3.  Verification – To verify the files were created correctly, verify the first line of each file:

The private key will begin with the following line: —–BEGIN RSA PRIVATE KEY—–

The public certificate will begin with the following line: —–BEGIN CERTIFICATE—–

4. Export Certificate – This step is not required for Xeroom but put here for completeness – Finally export your x509 certificate and private key to a pfx file. If your chosen wrapper library uses the .pem file to sign requests then this step is not required.

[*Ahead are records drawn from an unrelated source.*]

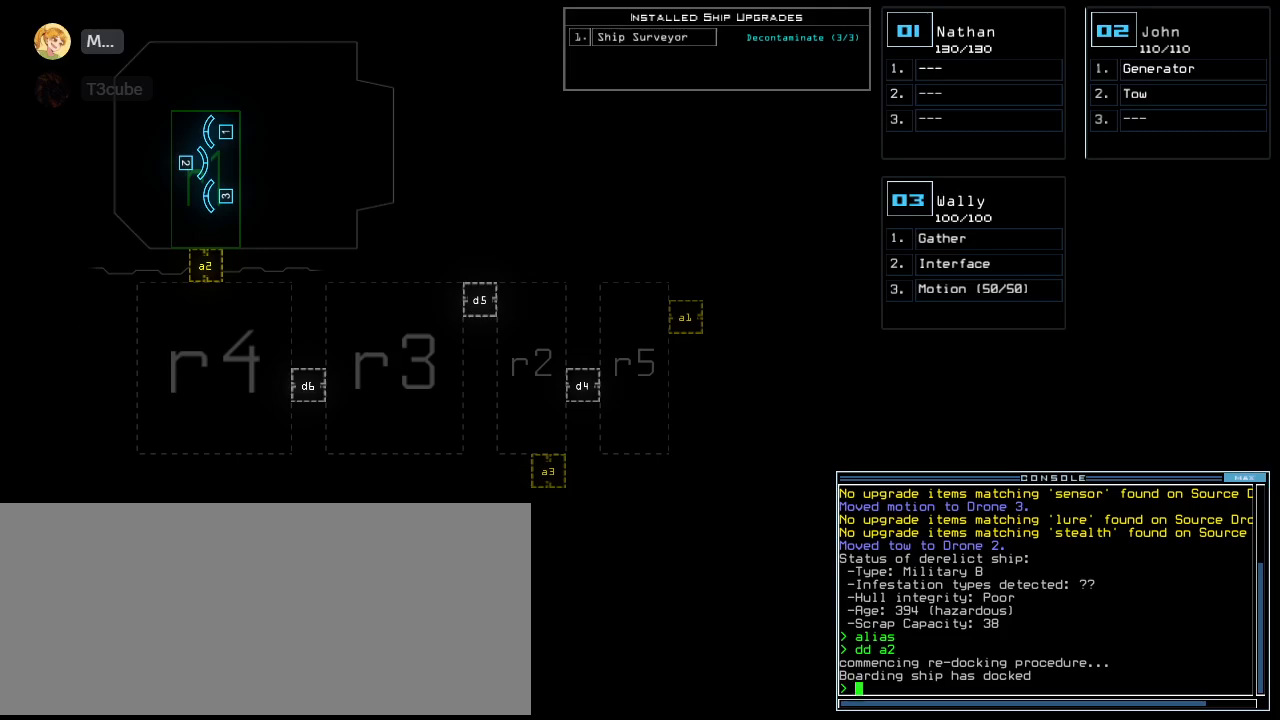
{"keys": [], "events": []}
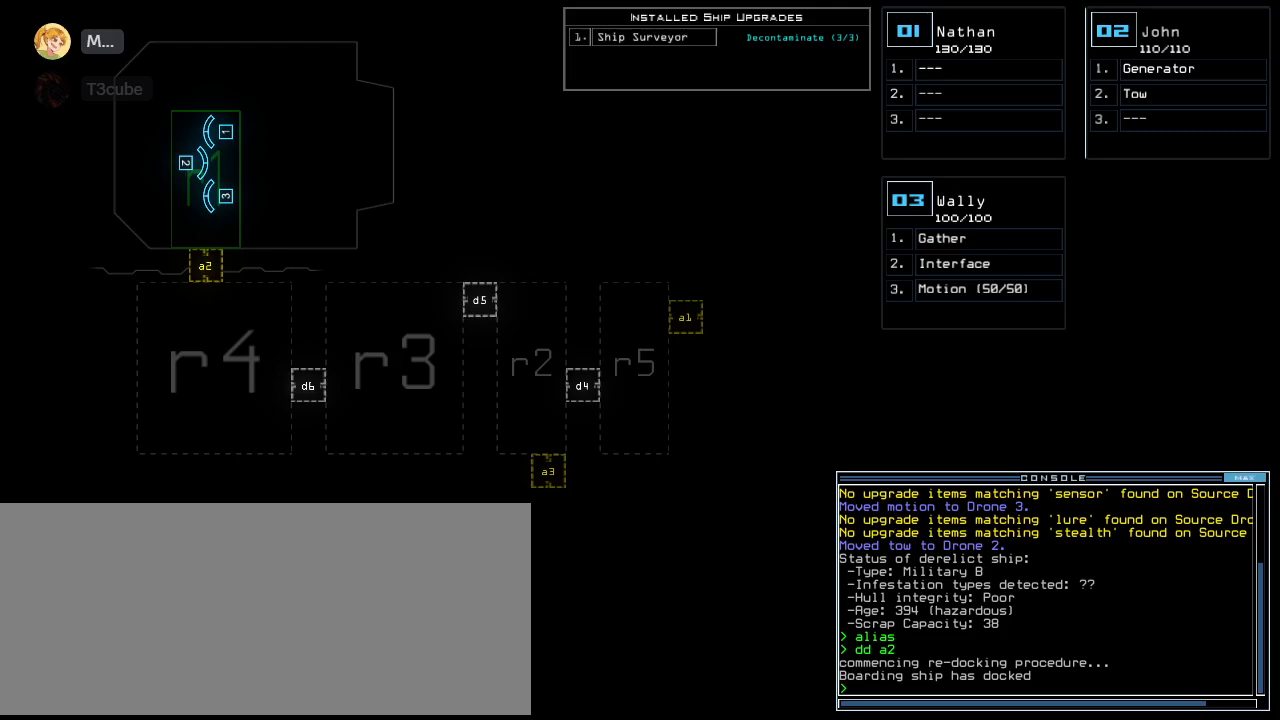
{"keys": [], "events": []}
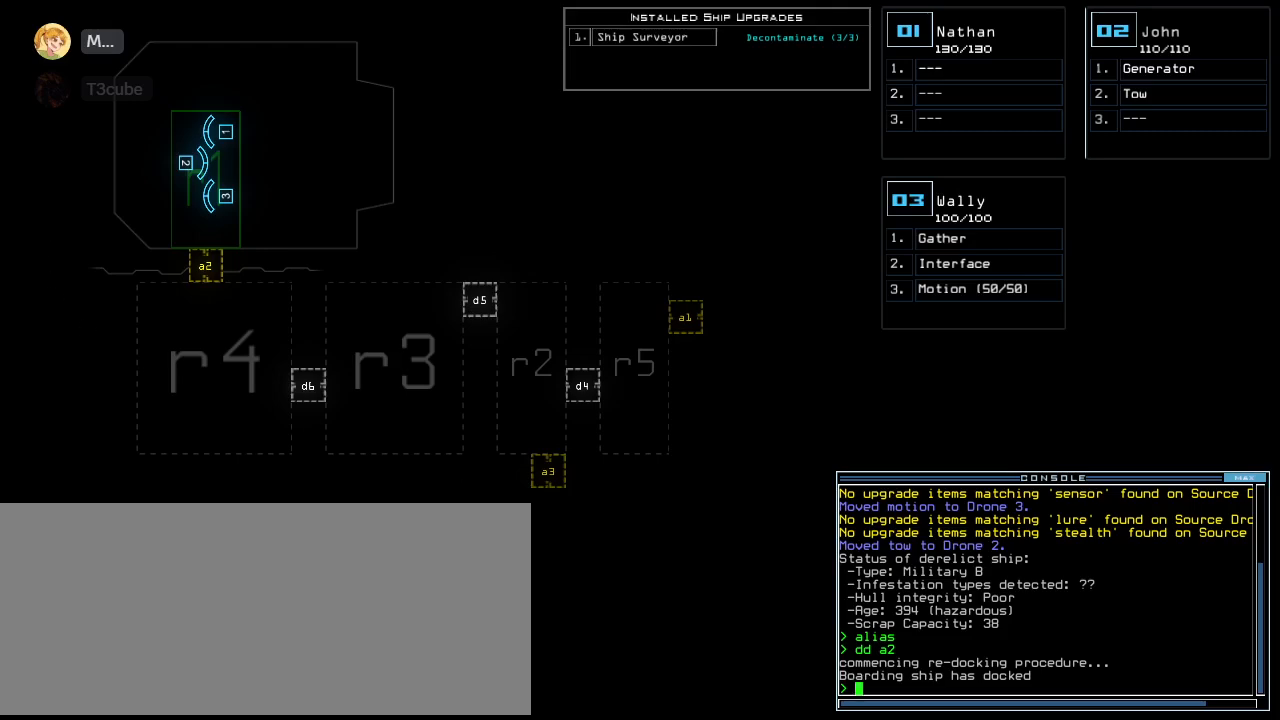
{"keys": [], "events": []}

openssl pkcs12 -export -out public_privatekey.pfx -inkey privatekey.pem -in publickey.cer

Windows 10 Users

You will need to run cmd as Windows Powershell Admin user to give you the user access rights to run this command.  Right click the Windows start button to find this.  Then change to the bin directory and run the first command, then for the second one do it in 2 stages first run the openssl program by typing .openssl and you will get the openssl command prompt.  Then run the rest of this command:

req -newkey rsa:1024 -x509 -key privatekey.pem -out publickey.cer -days 1825

Note that these commands can be cut and pasted in Windows 10 but not earlier versions that require you to type them although once typed you can use the up/down arrow keys to access the buffer to rerun commands.

Note: If you are using Java libraries which require extracting the private key in PKCS8 format, please refer here.

Please make a note of the expiry date of your certificate as you will need to upload a replacement .cer file in the Xero Developer Center and generate new Xero API credentials before the expiry date otherwise the communications will stop.